Data Integration – How Text Analytics Can Help

February 8, 2011 Leave a comment

According to a Bloor Research report of some time ago, 80% of data integration projects fail.

I’m not sure if that’s been updated recently, but I’d be very surprised to learn the percentage has changed much one way or the other.

The question we should ask ourselves is not “why.”  But instead, as odd as it sounds, we should ask “what.”

Not “Why” Integrate

The reasons “why” to integrate data are well known and well understood – and there’s usually a solid ROI.  We integrate data to create data warehouses.  To create ODS’ for near-line operational BI.  We integrate to migrate systems (from one vendor to another, from one database to another, from one application to another).

Not “How” to Integrate

An alphabet soup of technologies exists to answer the “how” question.  Depending upon the “why” an organization might opt for any of the usual ETL, or EII, or EAI, or CDC suspects.  All excellent options with very well defined usage scenarios to meet whatever the business & IT requirements are.

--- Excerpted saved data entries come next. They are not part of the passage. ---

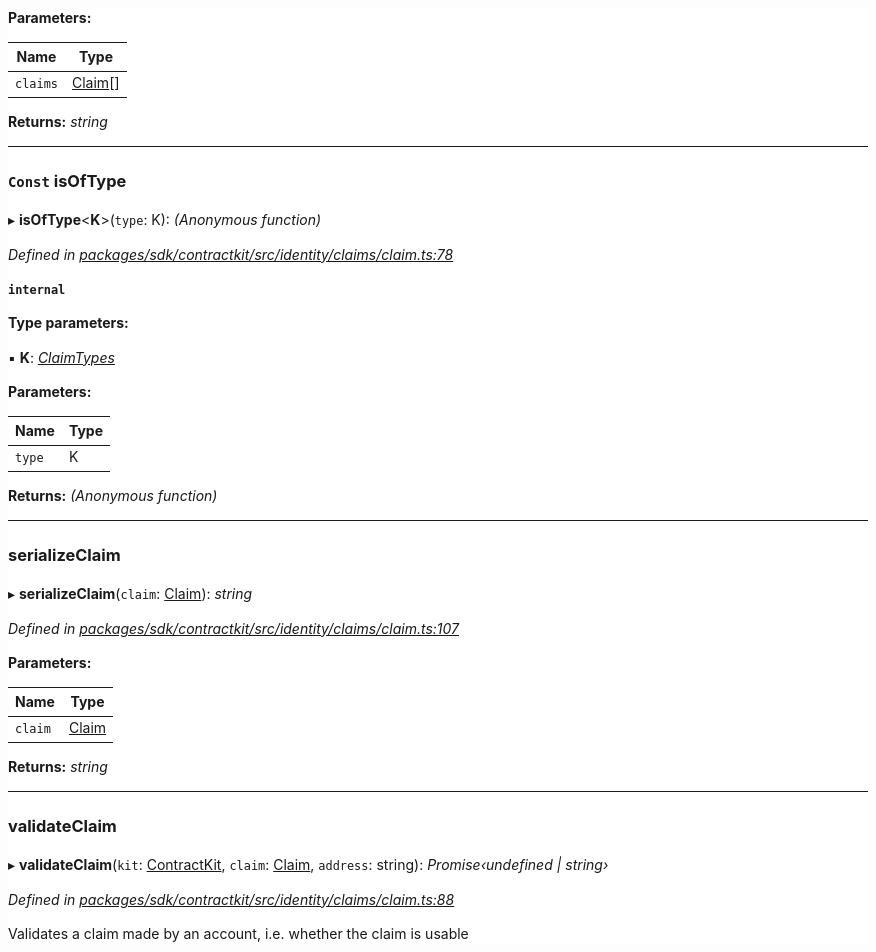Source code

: **Parameters:**

Name | Type |
------ | ------ |
`claims` | [Claim](_identity_claims_claim_.md#claim)[] |

**Returns:** *string*

___

### `Const` isOfType

▸ **isOfType**<**K**>(`type`: K): *(Anonymous function)*

*Defined in [packages/sdk/contractkit/src/identity/claims/claim.ts:78](https://github.com/planq-network/planq-sdk/blob/master/packages/sdk/contractkit/src/identity/claims/claim.ts#L78)*

**`internal`** 

**Type parameters:**

▪ **K**: *[ClaimTypes](../enums/_identity_claims_types_.claimtypes.md)*

**Parameters:**

Name | Type |
------ | ------ |
`type` | K |

**Returns:** *(Anonymous function)*

___

###  serializeClaim

▸ **serializeClaim**(`claim`: [Claim](_identity_claims_claim_.md#claim)): *string*

*Defined in [packages/sdk/contractkit/src/identity/claims/claim.ts:107](https://github.com/planq-network/planq-sdk/blob/master/packages/sdk/contractkit/src/identity/claims/claim.ts#L107)*

**Parameters:**

Name | Type |
------ | ------ |
`claim` | [Claim](_identity_claims_claim_.md#claim) |

**Returns:** *string*

___

###  validateClaim

▸ **validateClaim**(`kit`: [ContractKit](../classes/_kit_.contractkit.md), `claim`: [Claim](_identity_claims_claim_.md#claim), `address`: string): *Promise‹undefined | string›*

*Defined in [packages/sdk/contractkit/src/identity/claims/claim.ts:88](https://github.com/planq-network/planq-sdk/blob/master/packages/sdk/contractkit/src/identity/claims/claim.ts#L88)*

Validates a claim made by an account, i.e. whether the claim is usable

It’s the “What” to Integrate

Figuring out what data to integrate is the single biggest challenge, and as more systems are implemented and data grows – it’s becoming a harder problem to solve, not easier.

In the dark old days, data architects would sit around tables with printouts of data models and try and map them all together.  Today, vendors like Informatica, SAP and IBM have business user focused tools for helping to identify the relationships between data elements.

Unfortunately most of the technologies in place today rely on looking at column definitions (name, datatype, size, referential integrity definitions) and try and create a logical mapping across systems through that.

When dealing with the many applications in the marketplace which use application level code to enforce PK/FK relationships, the above modelling tools simply aren’t good enough.  If they were, our 80% would be much smaller.

Text Analytics Can Help

It’s not a panacea.  It’s not a magic wand.  But – text analytics can help data integration projects succeed.

Using text analytics, organizations can index the data across many different systems and infer relationships between columns/data sets.  Text analytics can provide a company with a view into columns that store exactly alike, or very similar data (such as company names, vendor names, product names).  Even going so far as to be able to recognize that in DB1.table9.column99 the data is of type “credit card” and provide a report of all the other databases, tables and columns that have the same data in them.

Text analytics is another way to get a view into your structured data assets that can help support successful data integration projects.  With an 80% failure rate – anything that can help turn a challenge into success is of critical importance.